Given information below:

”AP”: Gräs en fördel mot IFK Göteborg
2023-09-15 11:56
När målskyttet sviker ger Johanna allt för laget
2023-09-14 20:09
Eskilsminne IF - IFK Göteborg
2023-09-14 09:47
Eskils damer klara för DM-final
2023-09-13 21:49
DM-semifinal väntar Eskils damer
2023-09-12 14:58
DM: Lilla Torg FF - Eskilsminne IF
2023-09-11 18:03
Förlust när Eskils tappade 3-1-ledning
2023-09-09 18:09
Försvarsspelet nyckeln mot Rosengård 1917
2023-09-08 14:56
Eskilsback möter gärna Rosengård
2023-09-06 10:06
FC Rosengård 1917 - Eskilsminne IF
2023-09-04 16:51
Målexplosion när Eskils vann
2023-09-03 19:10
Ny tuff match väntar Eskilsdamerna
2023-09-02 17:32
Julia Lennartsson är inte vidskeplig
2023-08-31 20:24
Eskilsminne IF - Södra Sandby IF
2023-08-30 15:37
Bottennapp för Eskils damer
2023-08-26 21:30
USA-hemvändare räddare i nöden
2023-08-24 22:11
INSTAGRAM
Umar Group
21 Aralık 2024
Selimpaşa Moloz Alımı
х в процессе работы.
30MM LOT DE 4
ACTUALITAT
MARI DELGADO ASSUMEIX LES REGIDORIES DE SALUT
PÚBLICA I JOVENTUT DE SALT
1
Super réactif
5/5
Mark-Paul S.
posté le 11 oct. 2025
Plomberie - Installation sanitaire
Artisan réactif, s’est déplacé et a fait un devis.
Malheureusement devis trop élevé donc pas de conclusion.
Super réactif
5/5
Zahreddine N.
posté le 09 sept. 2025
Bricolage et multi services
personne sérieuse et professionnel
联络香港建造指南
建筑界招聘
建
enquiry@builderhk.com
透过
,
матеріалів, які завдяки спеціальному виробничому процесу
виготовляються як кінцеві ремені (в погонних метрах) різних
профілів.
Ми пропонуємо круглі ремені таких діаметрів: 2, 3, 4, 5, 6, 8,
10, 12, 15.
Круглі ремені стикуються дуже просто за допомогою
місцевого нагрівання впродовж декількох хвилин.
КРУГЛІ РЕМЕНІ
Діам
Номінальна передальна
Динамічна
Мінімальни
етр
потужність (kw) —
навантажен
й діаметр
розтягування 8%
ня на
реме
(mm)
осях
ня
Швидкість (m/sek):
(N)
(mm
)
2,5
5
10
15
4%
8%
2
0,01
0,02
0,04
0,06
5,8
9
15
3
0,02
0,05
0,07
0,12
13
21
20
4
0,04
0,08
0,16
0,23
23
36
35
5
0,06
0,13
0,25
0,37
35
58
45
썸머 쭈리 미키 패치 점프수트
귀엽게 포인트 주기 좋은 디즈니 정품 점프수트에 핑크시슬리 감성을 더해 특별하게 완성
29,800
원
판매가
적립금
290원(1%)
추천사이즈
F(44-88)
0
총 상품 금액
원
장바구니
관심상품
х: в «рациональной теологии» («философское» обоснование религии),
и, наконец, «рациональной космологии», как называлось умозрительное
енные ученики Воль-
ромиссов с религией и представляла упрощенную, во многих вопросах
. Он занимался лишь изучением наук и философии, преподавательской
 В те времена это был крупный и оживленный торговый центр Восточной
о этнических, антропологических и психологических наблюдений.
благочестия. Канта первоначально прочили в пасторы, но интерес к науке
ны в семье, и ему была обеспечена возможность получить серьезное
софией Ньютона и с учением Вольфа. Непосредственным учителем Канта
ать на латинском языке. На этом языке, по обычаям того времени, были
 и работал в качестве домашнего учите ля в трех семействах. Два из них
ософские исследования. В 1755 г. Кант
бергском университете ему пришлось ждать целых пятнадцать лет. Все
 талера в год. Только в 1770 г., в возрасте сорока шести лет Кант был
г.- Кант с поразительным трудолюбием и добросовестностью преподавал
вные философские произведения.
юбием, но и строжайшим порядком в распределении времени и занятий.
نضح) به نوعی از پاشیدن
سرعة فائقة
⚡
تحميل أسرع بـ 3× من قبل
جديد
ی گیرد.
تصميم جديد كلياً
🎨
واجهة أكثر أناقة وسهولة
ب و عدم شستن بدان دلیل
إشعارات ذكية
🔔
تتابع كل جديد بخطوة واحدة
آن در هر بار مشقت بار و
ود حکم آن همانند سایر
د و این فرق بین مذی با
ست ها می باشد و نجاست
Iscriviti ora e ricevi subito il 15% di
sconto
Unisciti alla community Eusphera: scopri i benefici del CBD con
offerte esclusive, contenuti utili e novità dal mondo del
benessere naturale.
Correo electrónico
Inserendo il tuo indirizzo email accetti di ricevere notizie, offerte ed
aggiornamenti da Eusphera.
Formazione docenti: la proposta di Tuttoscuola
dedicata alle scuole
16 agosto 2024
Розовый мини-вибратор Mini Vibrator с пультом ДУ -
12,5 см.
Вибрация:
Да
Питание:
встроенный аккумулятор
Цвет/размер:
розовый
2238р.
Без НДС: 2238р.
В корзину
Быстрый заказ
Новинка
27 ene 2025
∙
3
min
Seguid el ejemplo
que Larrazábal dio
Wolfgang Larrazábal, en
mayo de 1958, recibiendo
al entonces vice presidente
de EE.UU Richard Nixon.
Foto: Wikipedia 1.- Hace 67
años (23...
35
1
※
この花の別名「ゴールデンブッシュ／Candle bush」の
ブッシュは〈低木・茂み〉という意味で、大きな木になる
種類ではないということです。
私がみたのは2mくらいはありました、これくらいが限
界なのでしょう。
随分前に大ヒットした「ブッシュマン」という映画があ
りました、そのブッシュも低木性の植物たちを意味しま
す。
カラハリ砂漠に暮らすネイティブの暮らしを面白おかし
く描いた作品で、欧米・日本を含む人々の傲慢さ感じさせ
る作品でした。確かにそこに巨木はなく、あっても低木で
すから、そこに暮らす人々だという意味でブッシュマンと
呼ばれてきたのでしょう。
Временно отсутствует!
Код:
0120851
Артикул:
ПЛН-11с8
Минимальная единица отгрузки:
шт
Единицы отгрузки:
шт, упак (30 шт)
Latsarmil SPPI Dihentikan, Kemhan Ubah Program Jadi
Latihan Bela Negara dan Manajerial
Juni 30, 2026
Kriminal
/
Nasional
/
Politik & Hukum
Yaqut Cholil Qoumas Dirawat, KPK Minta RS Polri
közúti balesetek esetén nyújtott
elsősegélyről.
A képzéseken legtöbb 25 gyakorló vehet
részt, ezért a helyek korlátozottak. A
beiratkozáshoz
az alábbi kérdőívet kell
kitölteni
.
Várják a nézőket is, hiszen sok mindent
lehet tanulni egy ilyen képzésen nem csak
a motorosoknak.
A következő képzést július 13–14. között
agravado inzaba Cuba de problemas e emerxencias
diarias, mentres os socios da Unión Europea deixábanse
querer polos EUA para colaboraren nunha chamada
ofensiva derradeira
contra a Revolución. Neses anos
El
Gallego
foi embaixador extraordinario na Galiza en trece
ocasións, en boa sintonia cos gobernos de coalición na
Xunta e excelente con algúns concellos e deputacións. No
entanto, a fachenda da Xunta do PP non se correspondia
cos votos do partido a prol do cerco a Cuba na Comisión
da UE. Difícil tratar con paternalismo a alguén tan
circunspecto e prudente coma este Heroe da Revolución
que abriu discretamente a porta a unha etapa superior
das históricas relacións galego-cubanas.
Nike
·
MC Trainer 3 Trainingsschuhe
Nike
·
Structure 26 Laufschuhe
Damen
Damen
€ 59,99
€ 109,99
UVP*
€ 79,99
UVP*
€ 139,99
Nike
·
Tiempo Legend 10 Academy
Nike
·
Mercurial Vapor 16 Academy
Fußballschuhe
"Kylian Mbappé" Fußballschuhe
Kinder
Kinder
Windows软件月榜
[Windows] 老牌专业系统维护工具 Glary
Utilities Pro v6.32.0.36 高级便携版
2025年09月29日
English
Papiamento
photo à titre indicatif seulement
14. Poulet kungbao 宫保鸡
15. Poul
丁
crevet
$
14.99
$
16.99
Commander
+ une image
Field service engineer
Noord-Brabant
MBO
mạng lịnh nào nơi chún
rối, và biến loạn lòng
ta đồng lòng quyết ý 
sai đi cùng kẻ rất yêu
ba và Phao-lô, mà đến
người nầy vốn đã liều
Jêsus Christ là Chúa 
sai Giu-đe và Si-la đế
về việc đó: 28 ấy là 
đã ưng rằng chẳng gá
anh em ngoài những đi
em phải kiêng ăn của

End of Given information.

Work to complete
Lines in the records above that carry the word "lòng" are to be located and copied.

Final answer
rối, và biến loạn lòng
ta đồng lòng quyết ý 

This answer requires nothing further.